Then configure the BulkAll call

var client = new ElasticClient();

// set up the observable configuration
var bulkAllObservable = client.BulkAll(GetDocuments(), ba => ba
    .Pipeline("attachments")
    .Size(10)
);

var waitHandle = new ManualResetEvent(false);

Exception exception = null;

// set up what to do in response to next bulk call, exception and completion
var bulkAllObserver = new BulkAllObserver(
    onNext: response => 
    {
        // perform some action e.g. incrementing counter
        // to indicate how many have been indexed
    },
    onError: e =>
    {
        exception = e;
        waitHandle.Set();
    },
    onCompleted: () =>
    {
        waitHandle.Set();
    });

// start the observable process
bulkAllObservable.Subscribe(bulkAllObserver);

// wait for indexing to finish, either forever,
// or set a max timeout as here.
waitHandle.WaitOne(TimeSpan.FromHours(1));

if (exception != null)
    throw exception;

Size dictates how many documents to send in each request. There are no hard and fast rules for how big this can be for your cluster, because it can depend on a number of factors including ingest pipeline, the mapping of documents, the byte size of documents, the cluster hardware etc. You can configure the observable to retry documents that fail to be indexed, and if you see es_rejected_execution_exception, you are at the limits of what your cluster can concurrently handle.
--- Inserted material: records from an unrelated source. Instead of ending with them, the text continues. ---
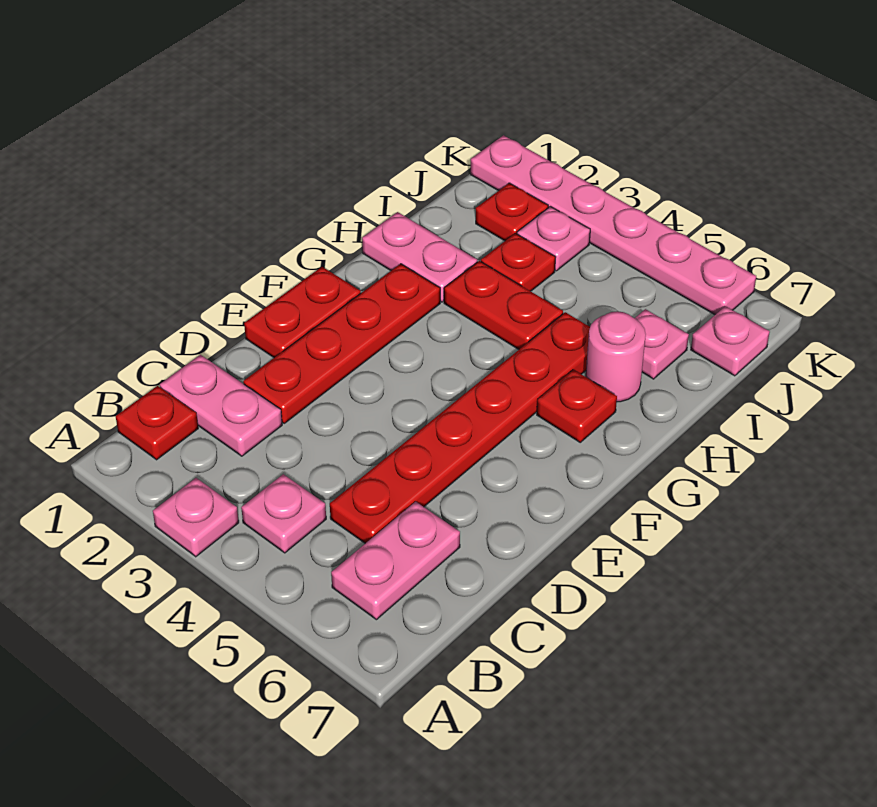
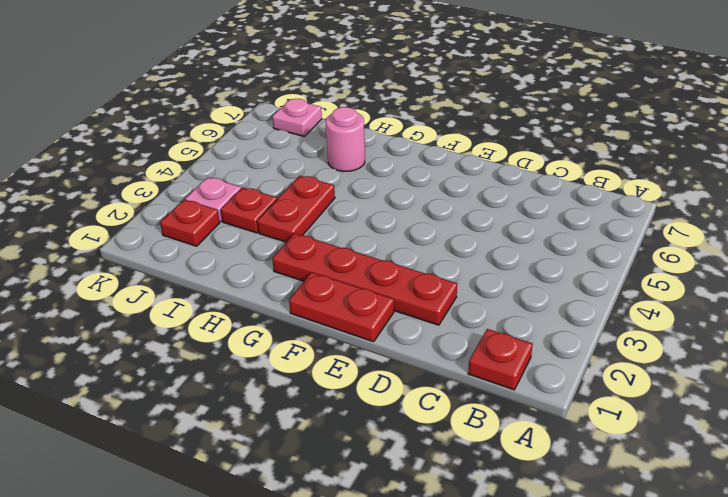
none -> pink plate A3 level 1
none -> pink plate B4 level 1
none -> pink plate B6:C6 level 1

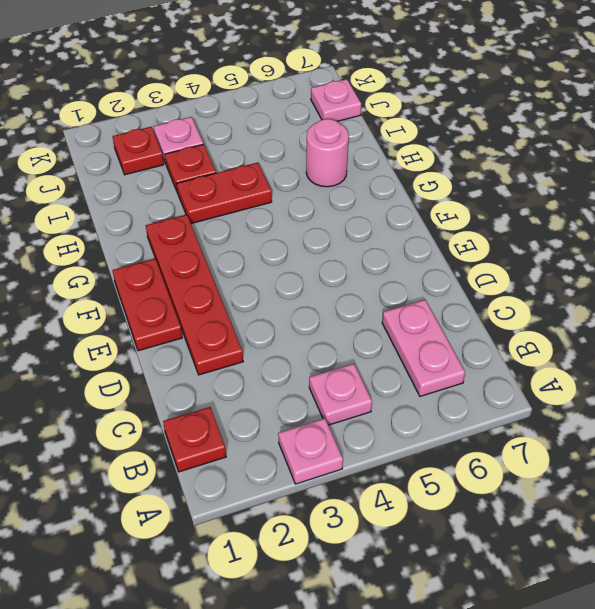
none -> pink plate C1:C2 level 1
none -> red plate C5:H5 level 1
none -> red plate G6 level 1

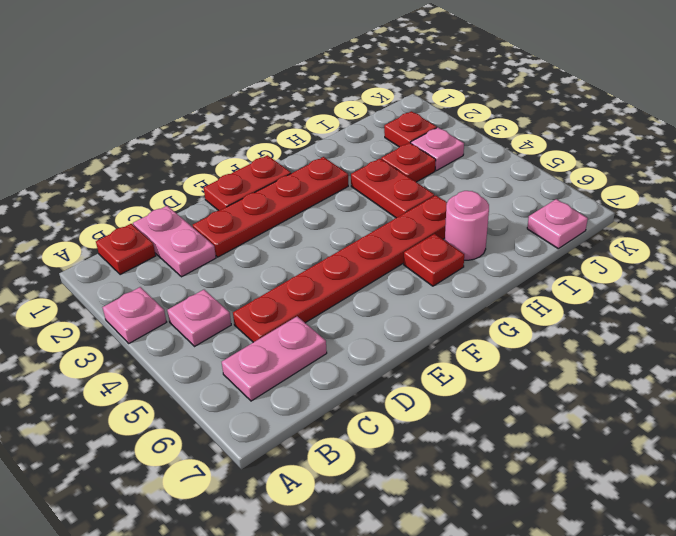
none -> pink plate H1:H2 level 1
none -> pink plate I6 level 1
none -> pink plate K1:K6 level 1

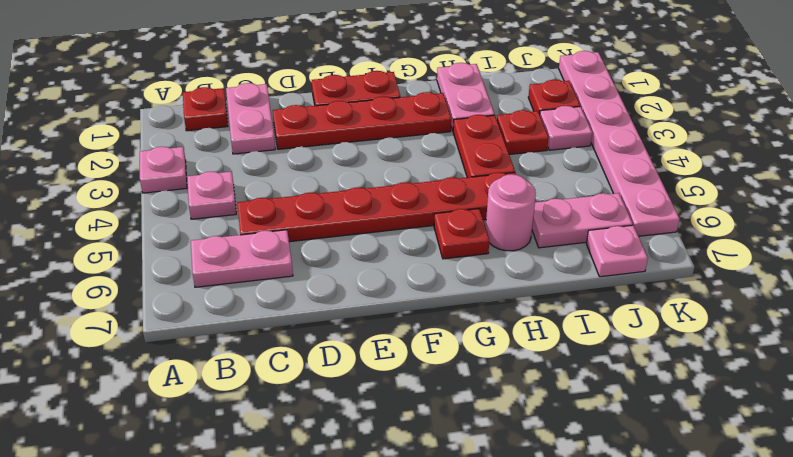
pink plate I6:J6 level 1 -> pink plate I6 level 1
Another recommendation is that of document ids. I see you're using new Guids for the ids of documents, which implies to me that you don't care what the value is for each document. If that is the case, I would recommend not sending an Id value, and instead allow Elasticsearch to generate an id for each document. This is very likely to result in an improvement in performance (I believe the implementation had changed slightly further in Elasticsearch and Lucene since this post, but the point still stands).